Professor Prete Will Lecture on Teaching Science and Math
Frederick Prete, associate editor of the International Journal of Comparative Psychology, will give a lecture on March 31 at 5 p.m. in Parmly Hall room 307 in the Science Center of Washington and Lee University.
Prete, who is also on the faculty of the Biology Department of Northeastern Illinois University, will speak on “If You Want Students to Learn Science and Math, Teach Them Like You Teach Sports: Lessons from My Special Ed. High School and University Students.” The talk is free and open to the public.
After teaching in a diverse range of settings, including sheltered workshops for students with special needs, math and science classes for high school students, work-study programs and athletic coaching, Prete said, “This range of experiences has taught me several lessons: teaching is basically the same no matter what the subject; teaching is difficult but not complicated; and, teaching doesn’t require special equipment, rigid lesson plans or uniformity.
“Instead, good teaching requires patience, originality, flexibility and a willingness to celebrate (rather than squelch) individuality.
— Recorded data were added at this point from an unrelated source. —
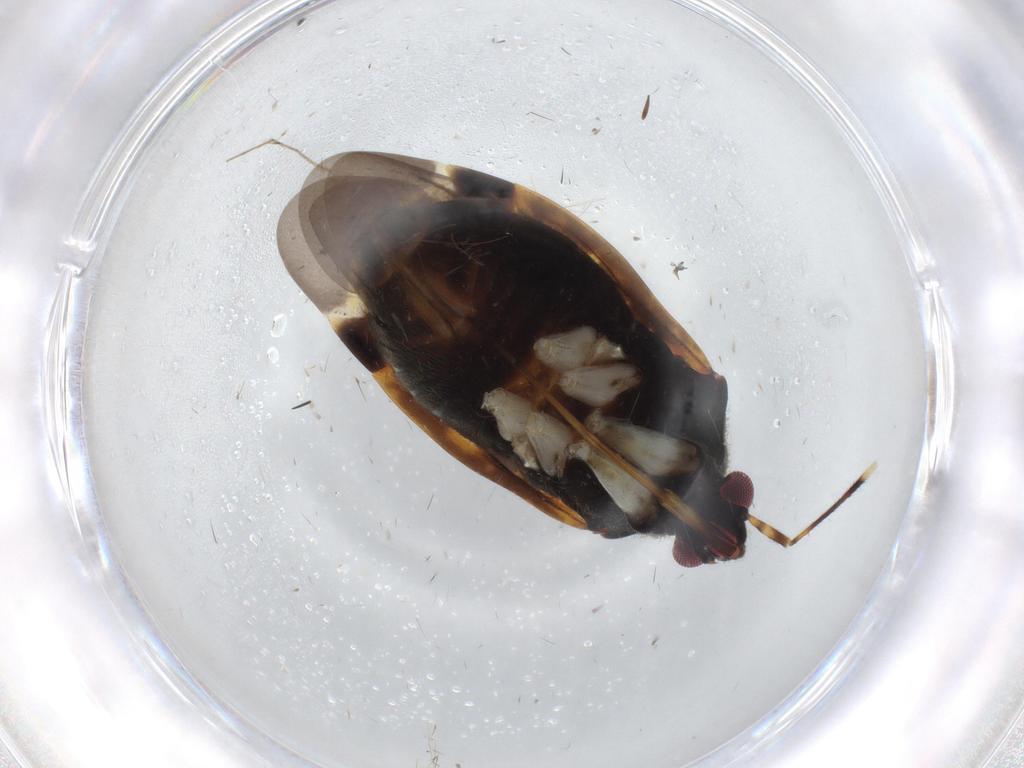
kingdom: Animalia
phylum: Arthropoda
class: Insecta
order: Hemiptera
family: Miridae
Interestingly, this is precisely how we teach athletics (or music, art and dance), but it is exactly the opposite of the way we teach science and math.
Selected publications include “Visual Stimuli Eliciting Tracking and Striking in the Praying Mantises,” in the Journal of Experimental Biology (2013); “Macroscopic Characteristics of the Praying Mantis,” in the Journal of Insect Physiology (2013); and “Differences in Appetitive Responses to Computer-Generated Visual Stumuli by Female Rhombodera basalis, Deroplatys lobate, Hierodula membranacea and Miomantic sp. (Insecta Mantodea),” in the Journal of Insect Behavior (2013).
Prete has taught courses in the history of learning theory, the biology of learning, brain and behavior, neurobiology, and physiology. His current research interests are in the neurobiology of vision and teaching in the STEM disciplines.